**MATERIAL PROVIDED:**
-- Opening Marker --
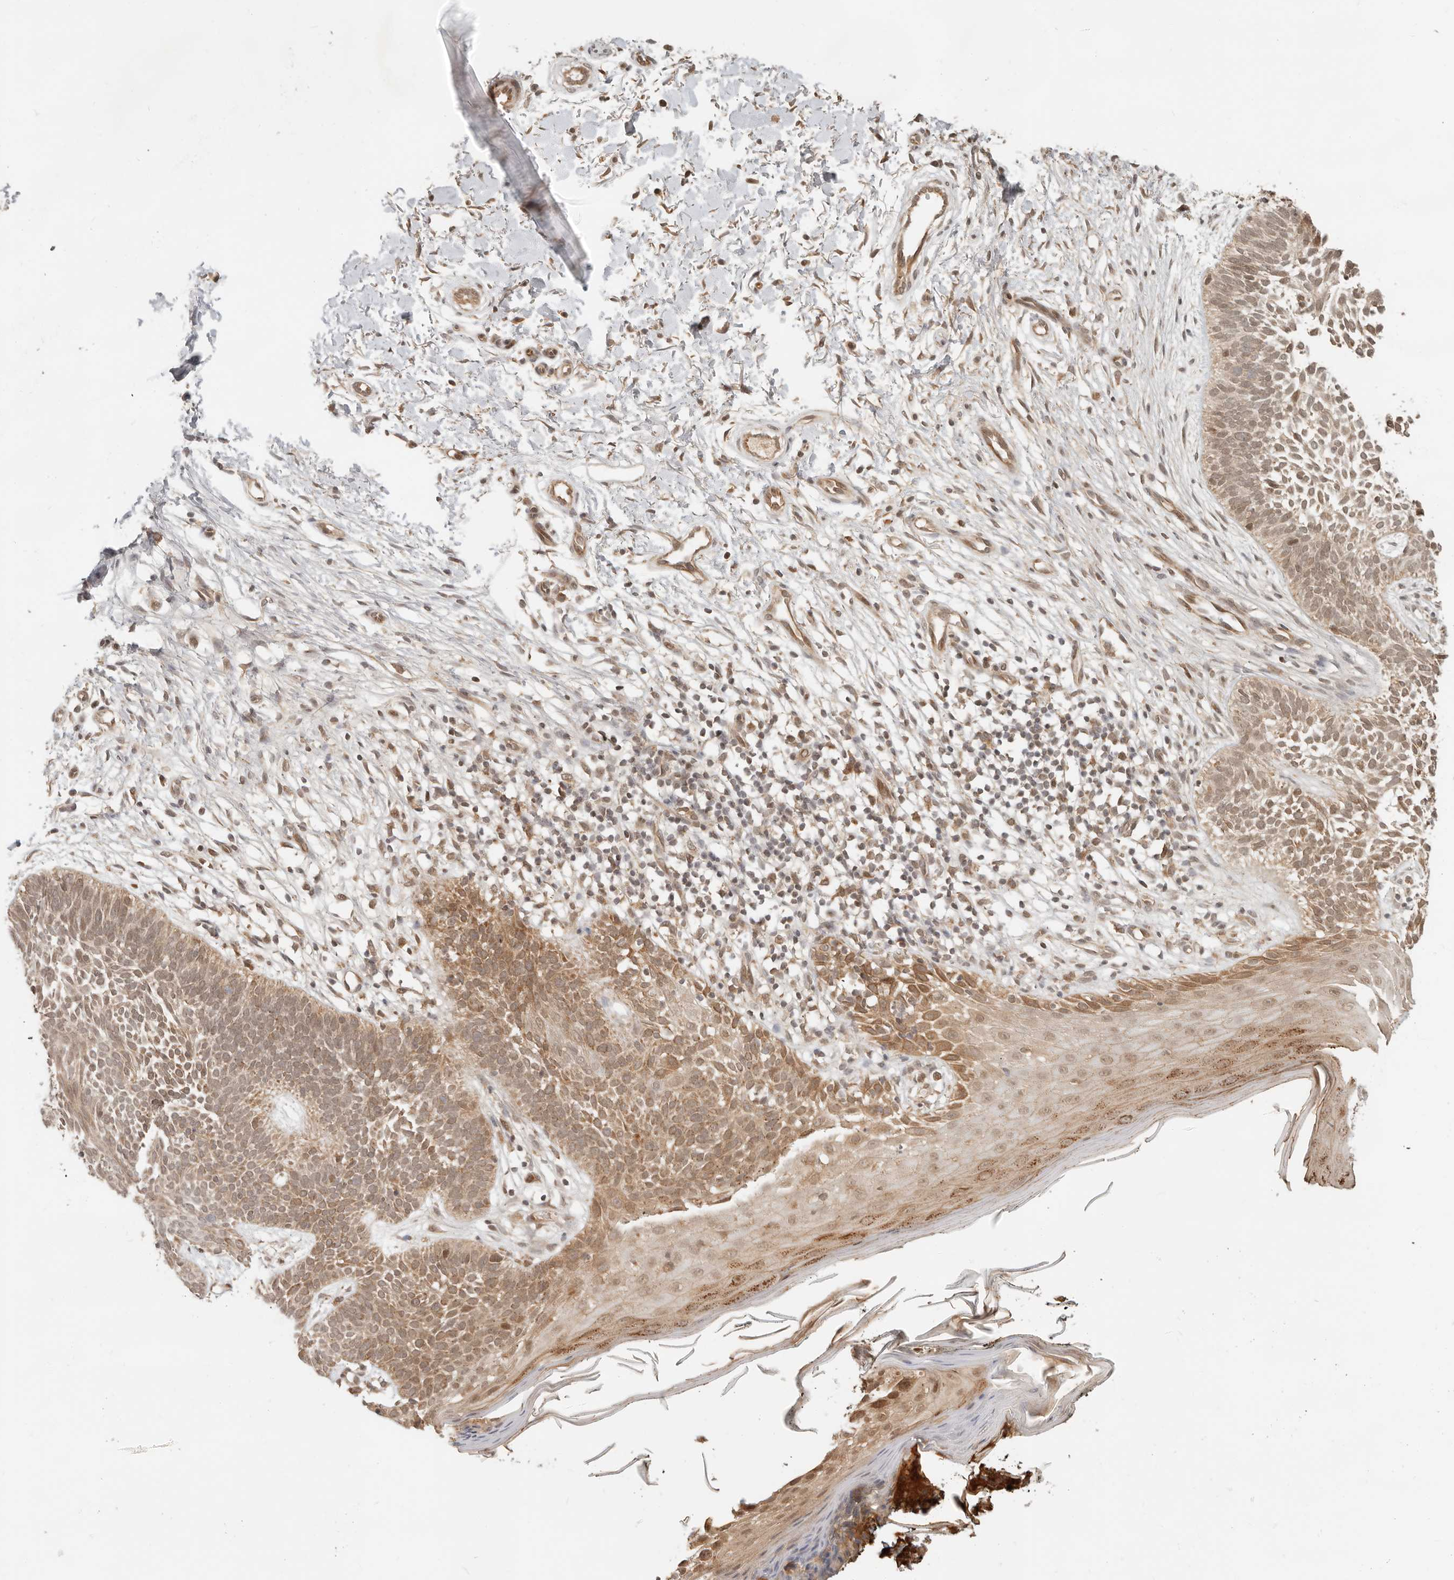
{"staining": {"intensity": "moderate", "quantity": "25%-75%", "location": "cytoplasmic/membranous,nuclear"}, "tissue": "skin cancer", "cell_type": "Tumor cells", "image_type": "cancer", "snomed": [{"axis": "morphology", "description": "Basal cell carcinoma"}, {"axis": "topography", "description": "Skin"}], "caption": "An IHC micrograph of neoplastic tissue is shown. Protein staining in brown labels moderate cytoplasmic/membranous and nuclear positivity in skin cancer within tumor cells.", "gene": "BAALC", "patient": {"sex": "female", "age": 64}}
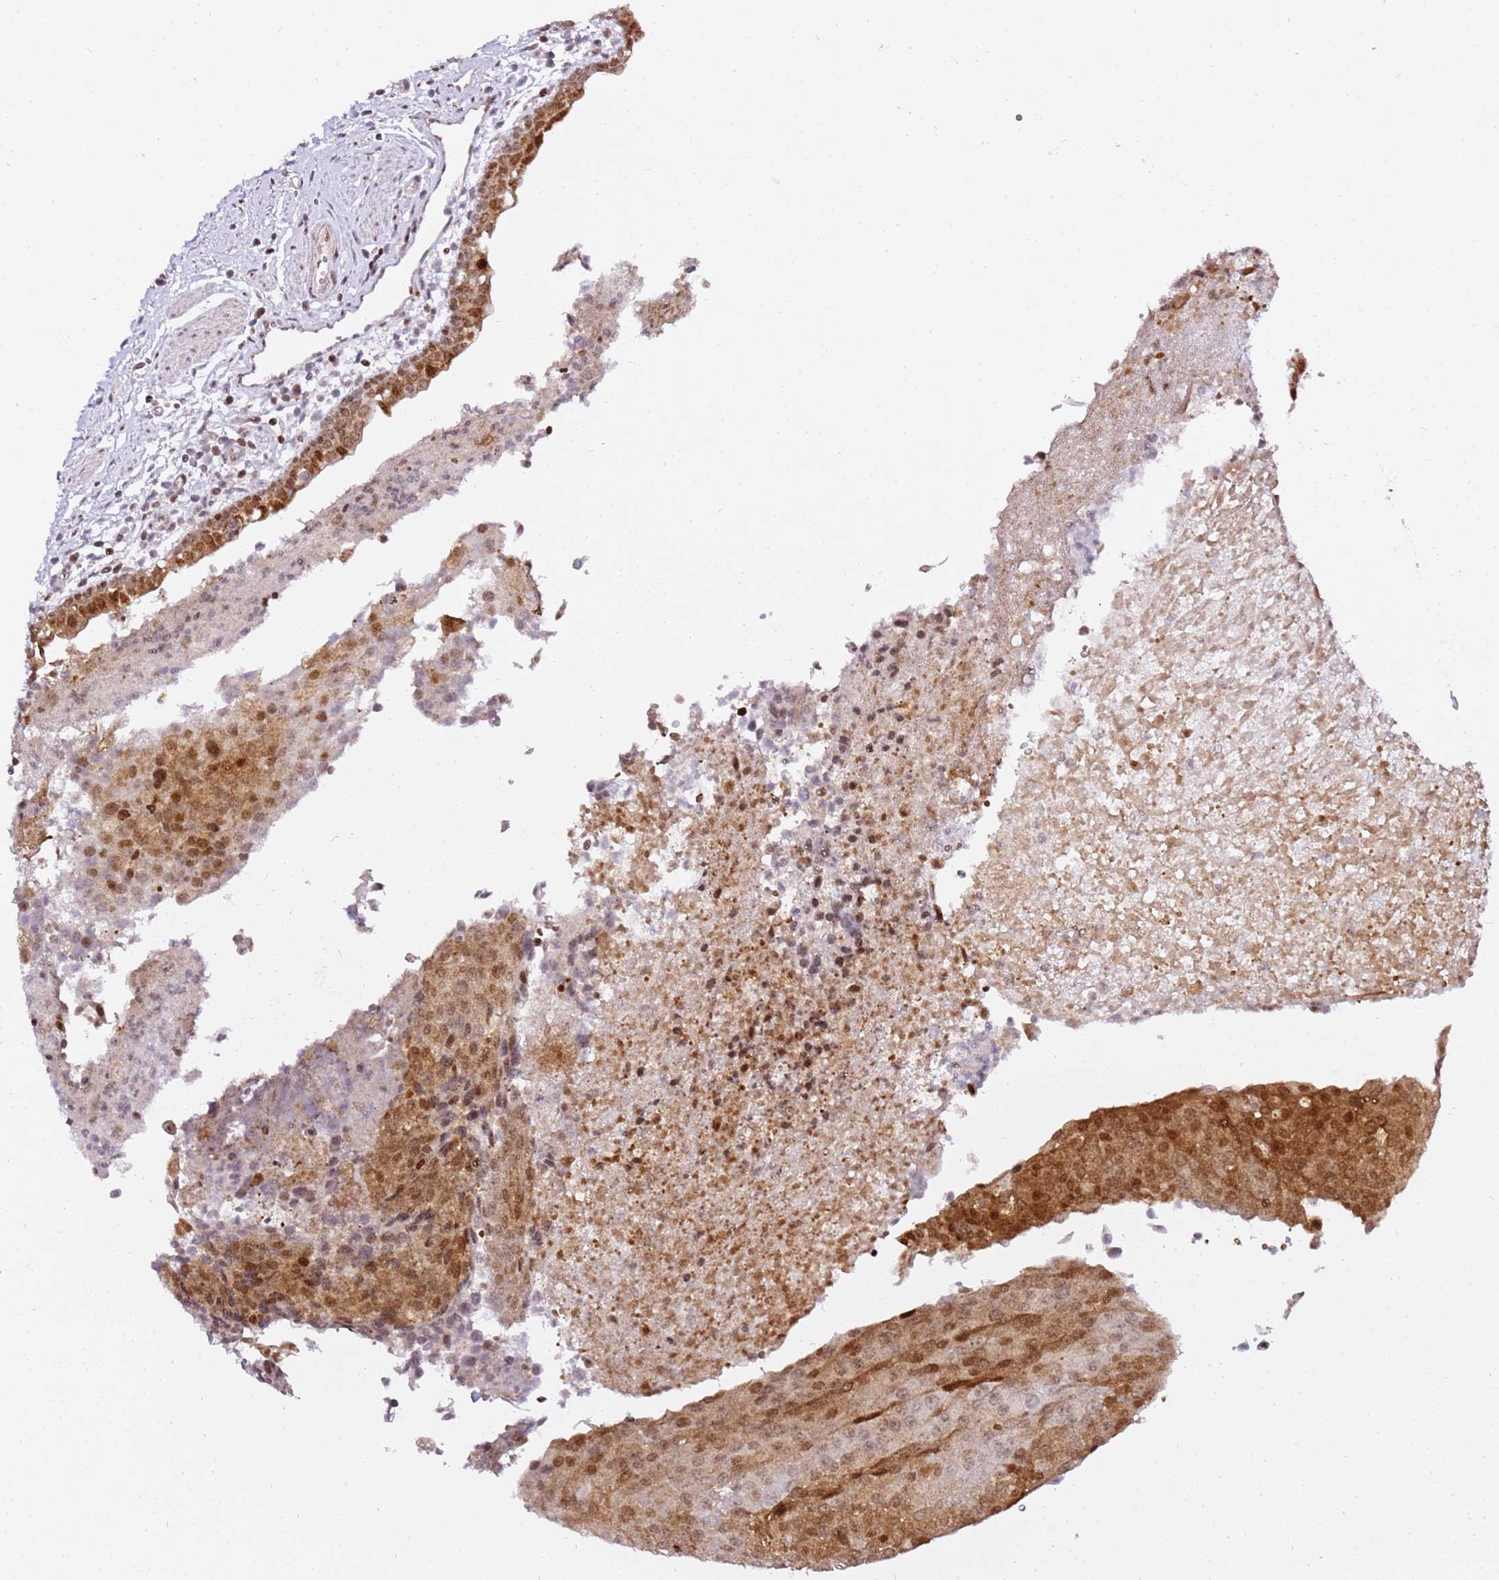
{"staining": {"intensity": "moderate", "quantity": "25%-75%", "location": "cytoplasmic/membranous,nuclear"}, "tissue": "urothelial cancer", "cell_type": "Tumor cells", "image_type": "cancer", "snomed": [{"axis": "morphology", "description": "Urothelial carcinoma, High grade"}, {"axis": "topography", "description": "Urinary bladder"}], "caption": "Tumor cells exhibit medium levels of moderate cytoplasmic/membranous and nuclear staining in about 25%-75% of cells in high-grade urothelial carcinoma.", "gene": "GBP2", "patient": {"sex": "female", "age": 85}}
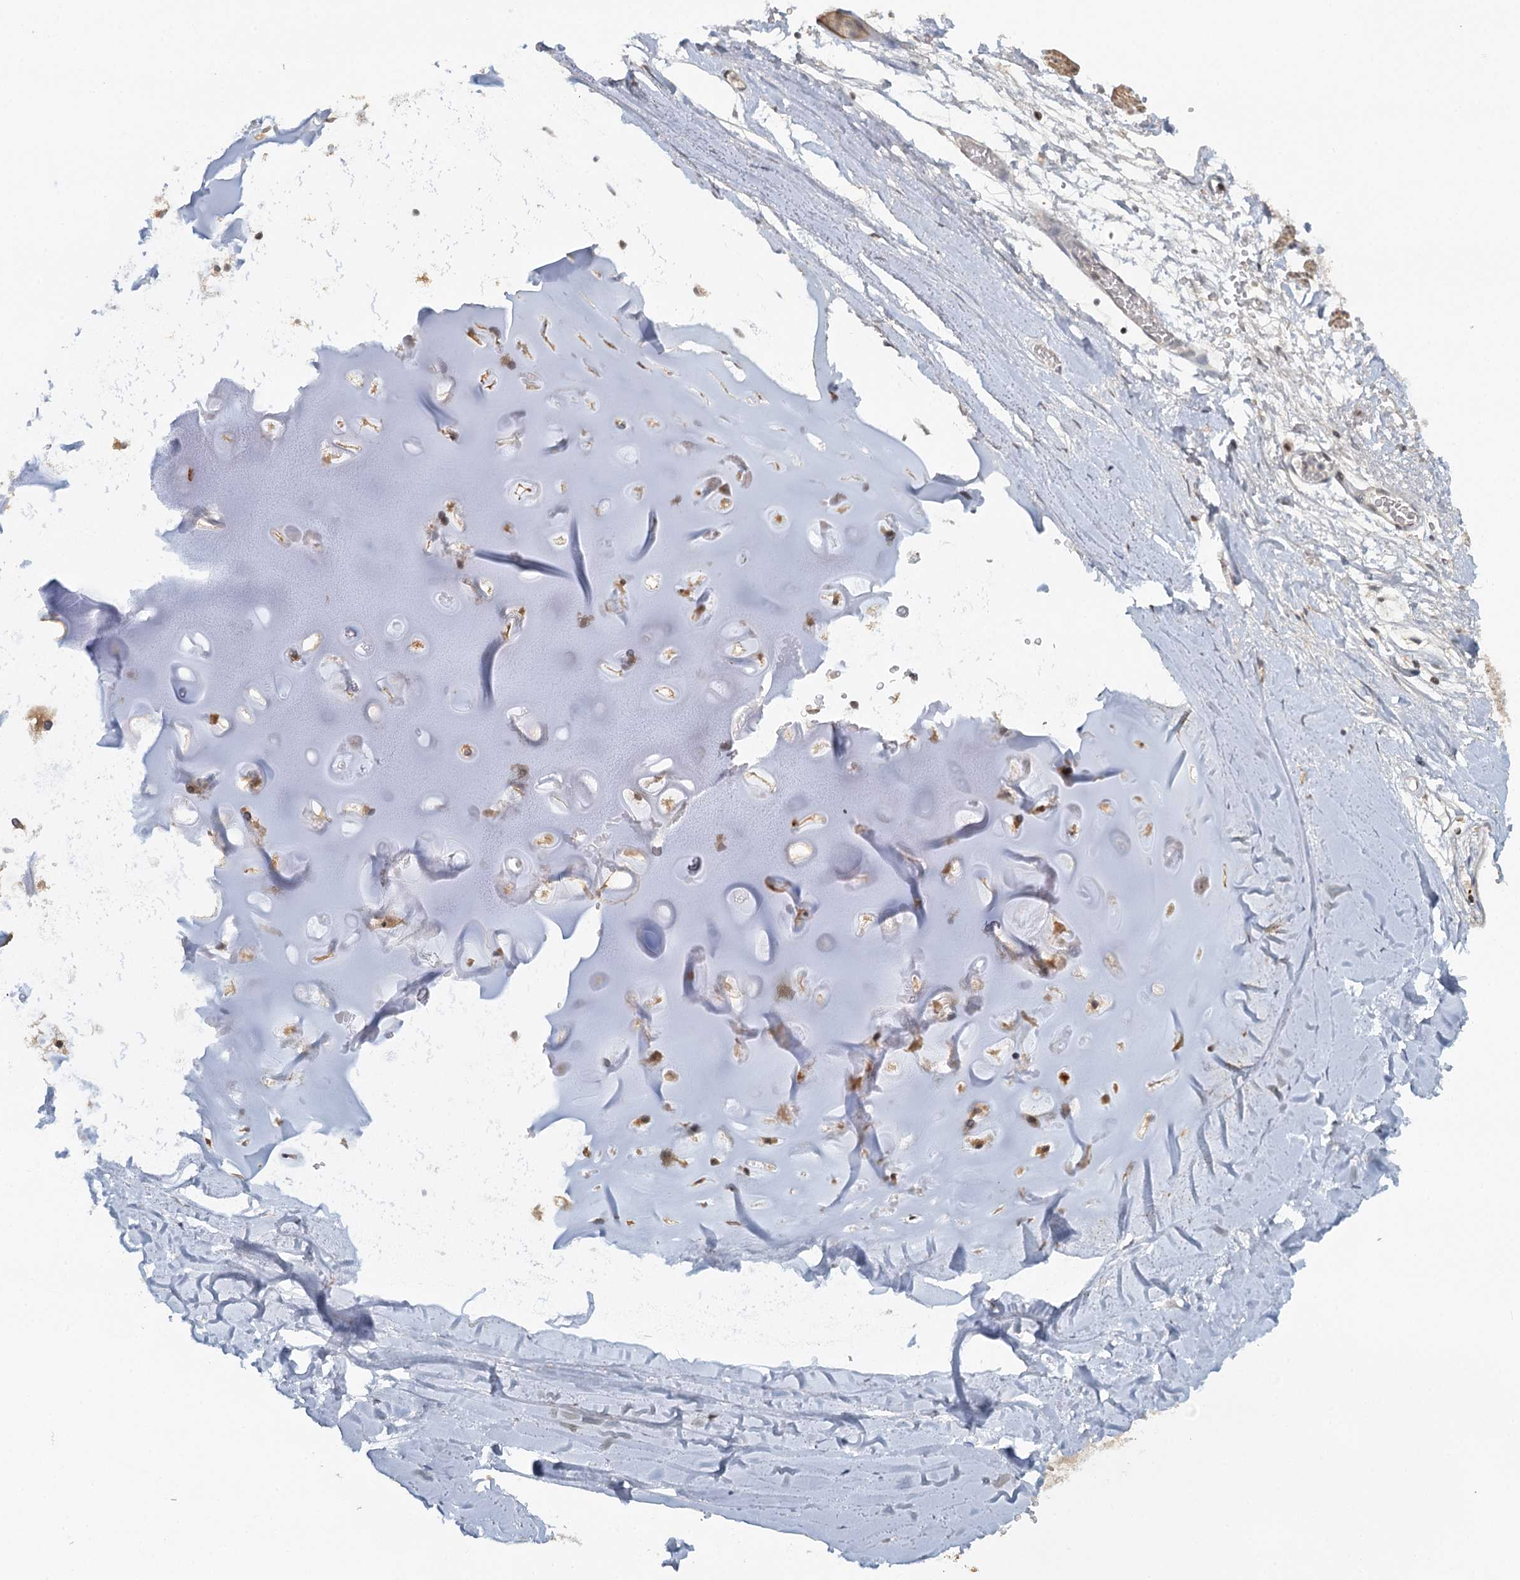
{"staining": {"intensity": "strong", "quantity": "25%-75%", "location": "nuclear"}, "tissue": "adipose tissue", "cell_type": "Adipocytes", "image_type": "normal", "snomed": [{"axis": "morphology", "description": "Normal tissue, NOS"}, {"axis": "topography", "description": "Lymph node"}, {"axis": "topography", "description": "Bronchus"}], "caption": "Benign adipose tissue exhibits strong nuclear expression in about 25%-75% of adipocytes (IHC, brightfield microscopy, high magnification)..", "gene": "GPATCH11", "patient": {"sex": "male", "age": 63}}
-- Closing Marker --
Take the line containing "cells exhibit medium" and every line after it through the end of the data, and write them out exactly, with no pictures.

**EXPECTED OUTPUT:**
{"staining": {"intensity": "moderate", "quantity": "25%-75%", "location": "cytoplasmic/membranous,nuclear"}, "tissue": "urothelial cancer", "cell_type": "Tumor cells", "image_type": "cancer", "snomed": [{"axis": "morphology", "description": "Urothelial carcinoma, High grade"}, {"axis": "topography", "description": "Urinary bladder"}], "caption": "Tumor cells exhibit medium levels of moderate cytoplasmic/membranous and nuclear staining in about 25%-75% of cells in high-grade urothelial carcinoma.", "gene": "GBP2", "patient": {"sex": "female", "age": 85}}
{"staining": {"intensity": "strong", "quantity": "25%-75%", "location": "nuclear"}, "tissue": "adipose tissue", "cell_type": "Adipocytes", "image_type": "normal", "snomed": [{"axis": "morphology", "description": "Normal tissue, NOS"}, {"axis": "topography", "description": "Lymph node"}, {"axis": "topography", "description": "Bronchus"}], "caption": "Benign adipose tissue exhibits strong nuclear expression in about 25%-75% of adipocytes (IHC, brightfield microscopy, high magnification)..", "gene": "GPATCH11", "patient": {"sex": "male", "age": 63}}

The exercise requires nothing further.